◆ YOUR OBJECTIVE
Only the lines from the one that contains "[541,69,606,86] Target, ->" through the end of the entries, both included, should be transcribed, exactly and without pictures.

☆ ☆ ☆ ☆ ☆

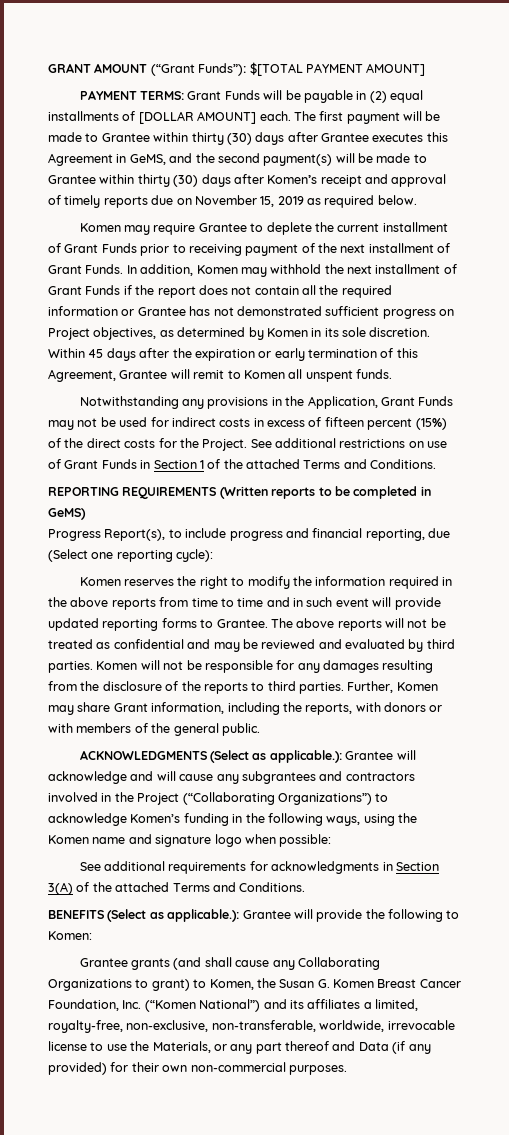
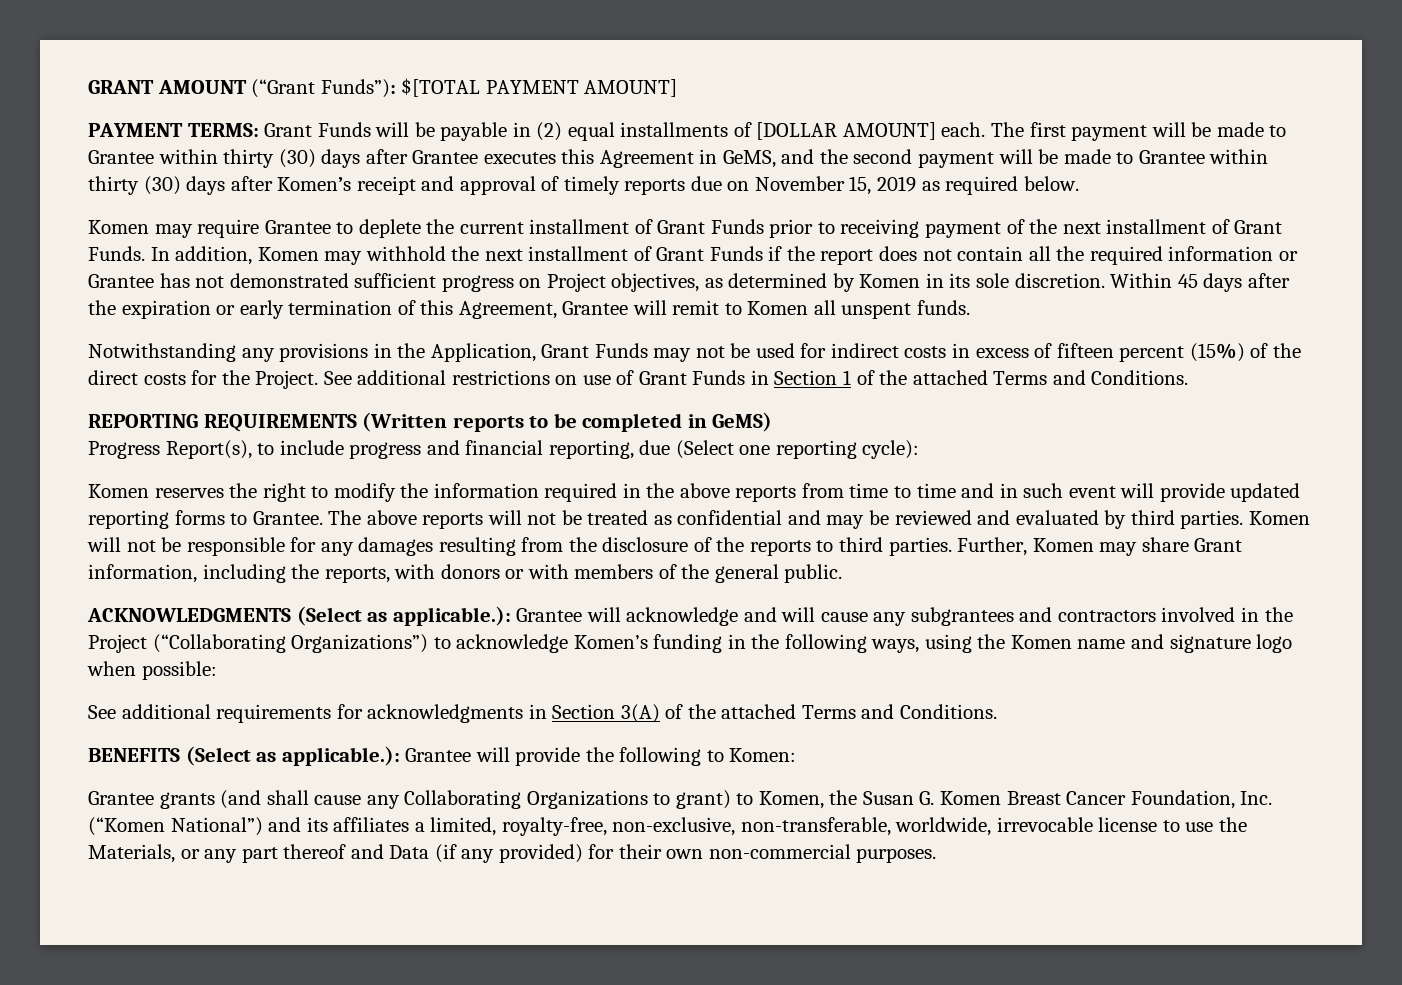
[263,154,333,166] payment(s) -> [918,152,995,168] payment

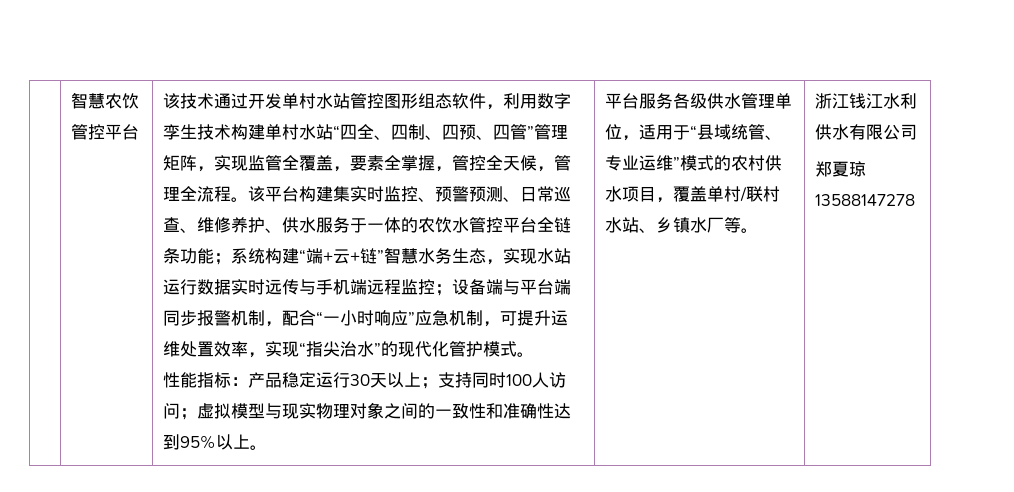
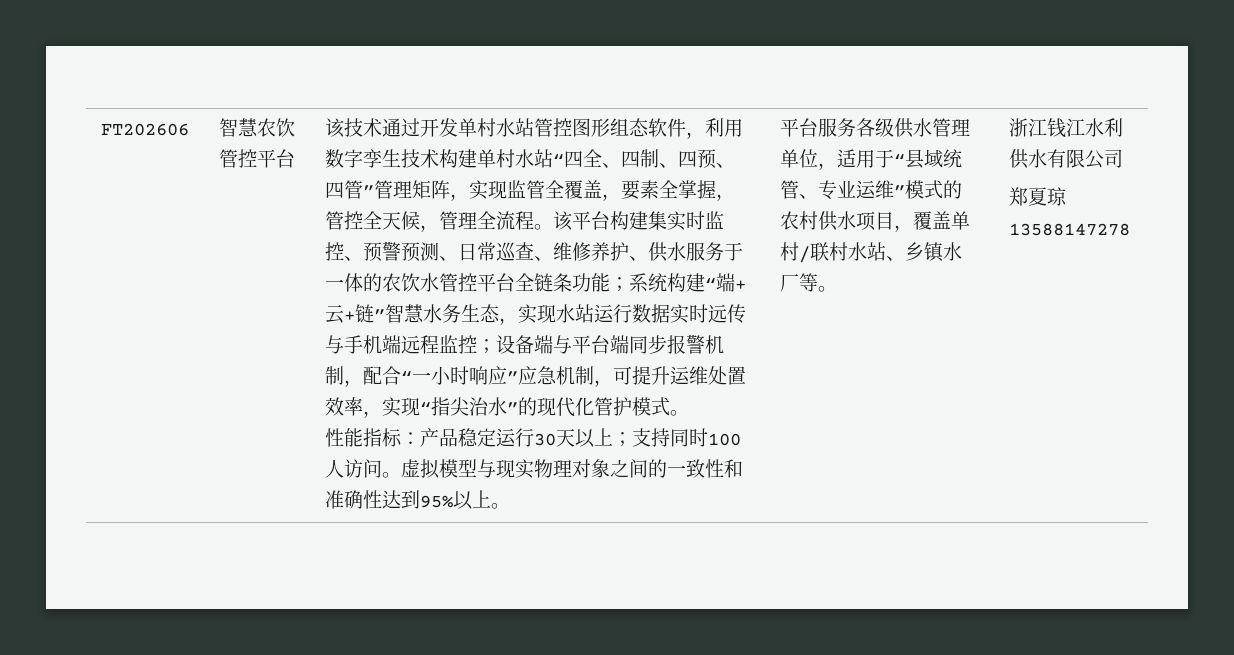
(71, 100) none -> [100,123,189,136] FT202606
[180,408,198,420] ； -> [381,472,401,478] 。

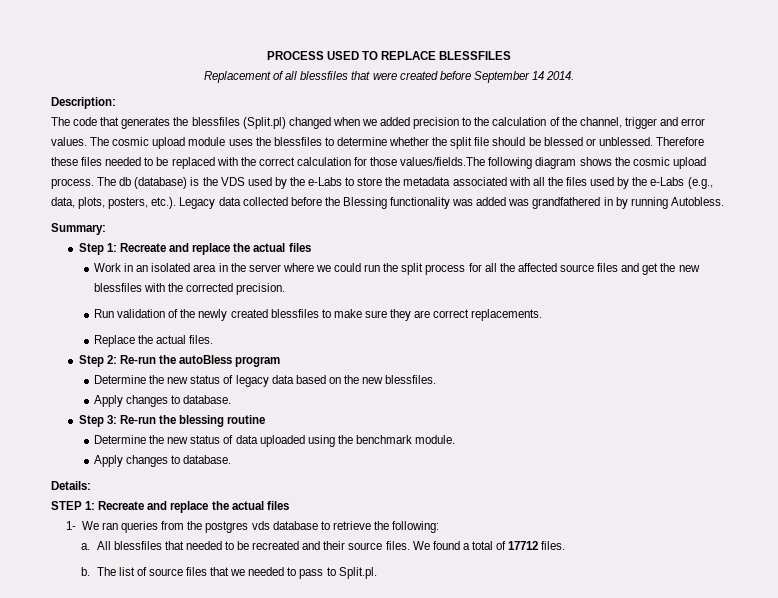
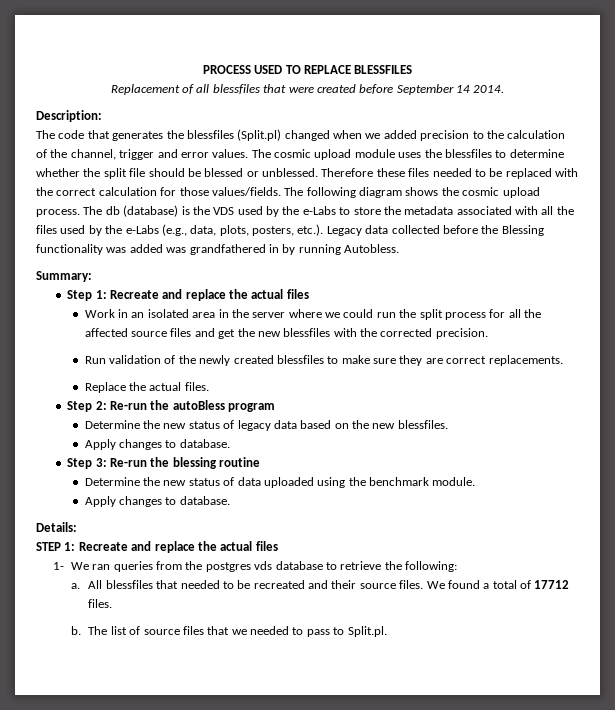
[400,157,486,166] values/fields.The -> [211,187,304,196] values/fields. The

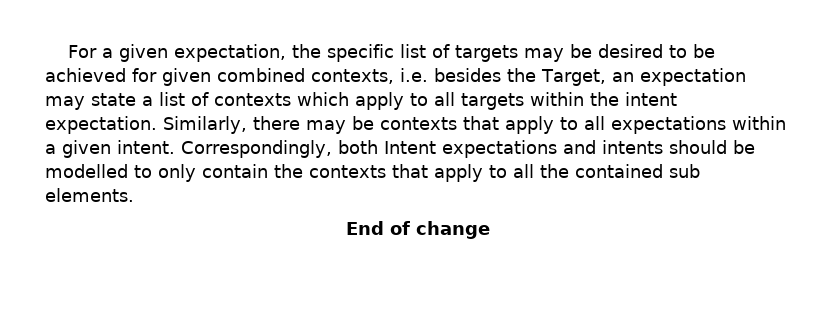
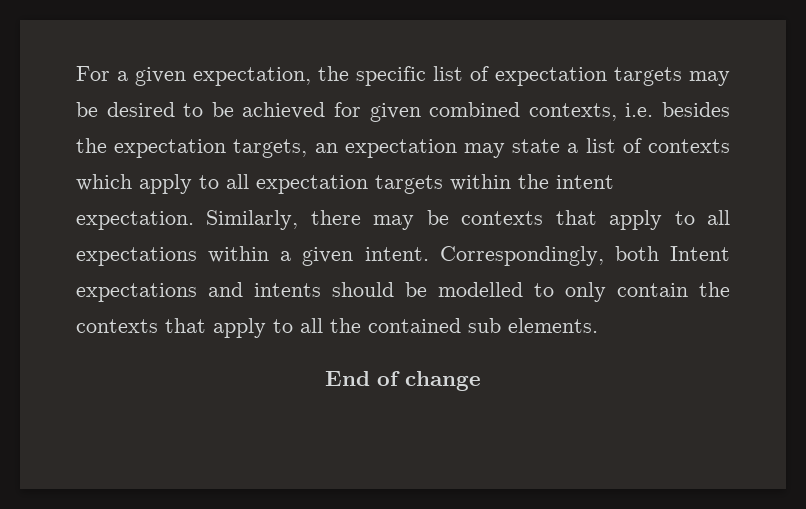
(451, 51) none -> [495,67,607,86] expectation
[541,69,606,86] Target, -> [114,139,308,158] expectation targets,
(455, 99) none -> [256,175,368,194] expectation

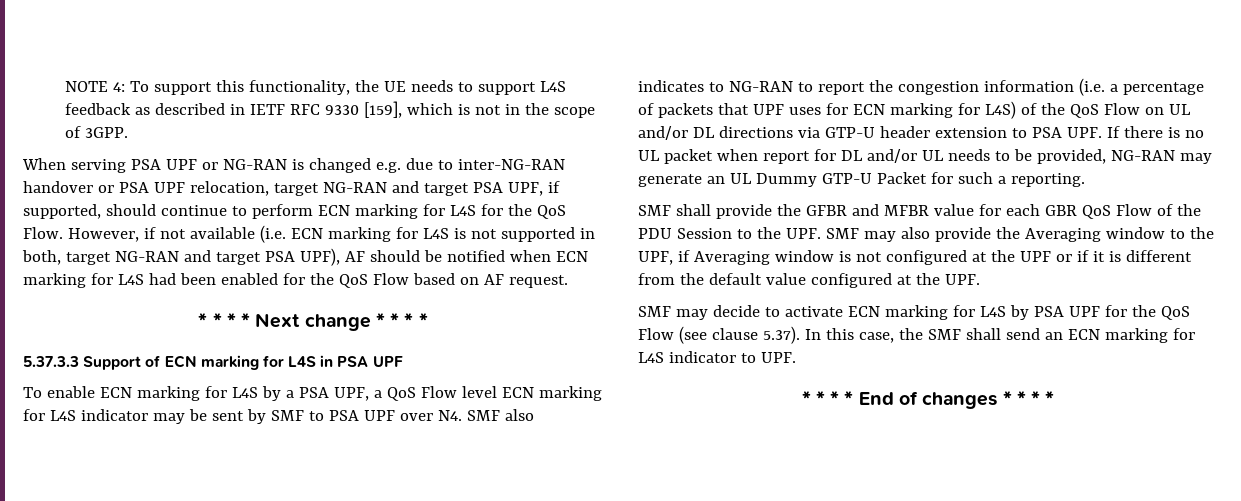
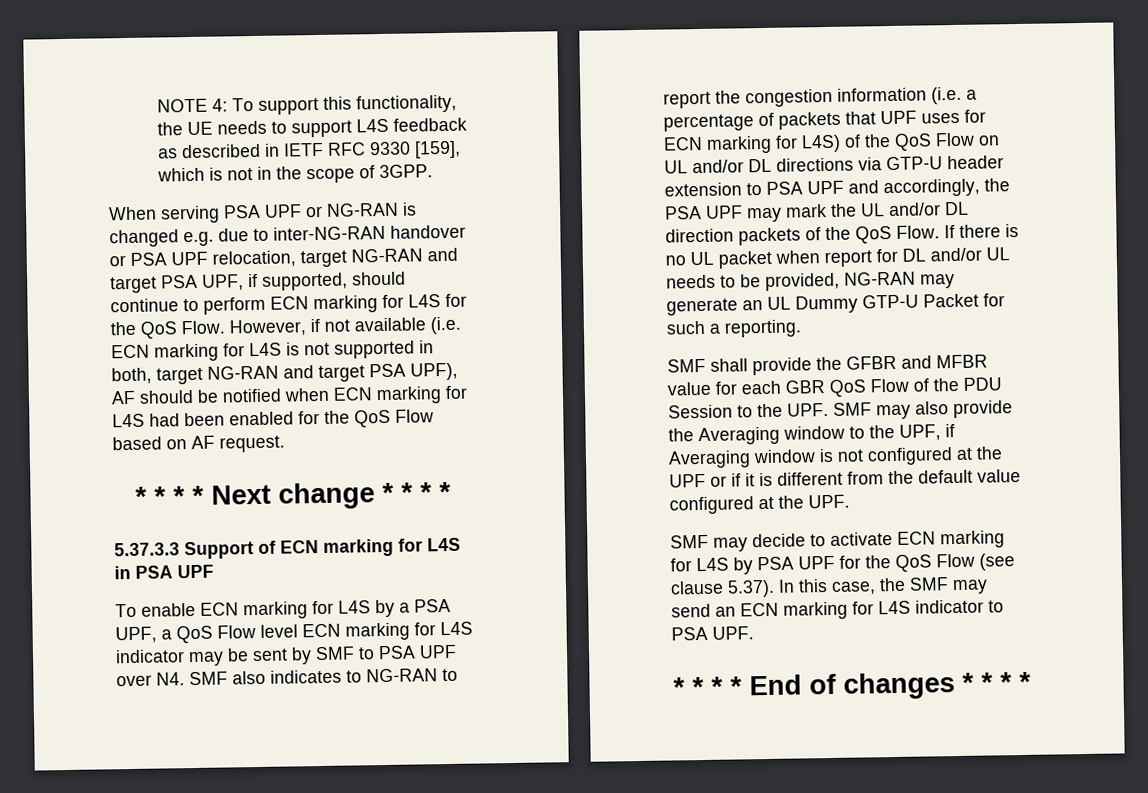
[1066,127,1102,138] UPF. -> [807,178,1010,198] [665,201,969,223] [665,225,940,246] UPF and accordingly, the PSA UPF may mark the UL and/or DL direction packets of the QoS Flow.
[965,328,1001,340] shall -> [952,579,988,595] may
(756, 358) none -> [671,626,708,641] PSA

☆ ☆ ☆ ☆ ☆

◆ ANSWER TO THIS TASK
[541,69,606,86] Target, -> [114,139,308,158] expectation targets,
(455, 99) none -> [256,175,368,194] expectation

[1066,127,1102,138] UPF. -> [807,178,1010,198] [665,201,969,223] [665,225,940,246] UPF and accordingly, the PSA UPF may mark the UL and/or DL direction packets of the QoS Flow.
[965,328,1001,340] shall -> [952,579,988,595] may
(756, 358) none -> [671,626,708,641] PSA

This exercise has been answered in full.